Task directions:
Return all lines of the data in which the string "include" occurs.
** Extracted entries follows **
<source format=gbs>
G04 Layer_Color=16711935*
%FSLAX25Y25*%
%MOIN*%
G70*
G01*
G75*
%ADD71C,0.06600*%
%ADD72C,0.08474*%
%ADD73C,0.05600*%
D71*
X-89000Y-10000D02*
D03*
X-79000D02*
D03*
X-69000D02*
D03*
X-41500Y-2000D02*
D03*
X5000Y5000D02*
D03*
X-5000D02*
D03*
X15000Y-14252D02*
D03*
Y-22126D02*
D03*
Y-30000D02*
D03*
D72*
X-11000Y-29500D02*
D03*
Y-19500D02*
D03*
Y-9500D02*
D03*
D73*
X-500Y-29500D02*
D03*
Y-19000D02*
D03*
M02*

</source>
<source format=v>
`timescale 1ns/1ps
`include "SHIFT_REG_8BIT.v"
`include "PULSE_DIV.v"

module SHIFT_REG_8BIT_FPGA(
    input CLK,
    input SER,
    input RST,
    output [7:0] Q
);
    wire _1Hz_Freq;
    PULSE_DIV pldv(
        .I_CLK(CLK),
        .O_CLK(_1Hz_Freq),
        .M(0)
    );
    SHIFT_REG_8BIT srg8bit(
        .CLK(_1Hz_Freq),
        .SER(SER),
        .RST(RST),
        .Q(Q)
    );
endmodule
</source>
** End of Extracted entries **
Solution below:
`include "SHIFT_REG_8BIT.v"
`include "PULSE_DIV.v"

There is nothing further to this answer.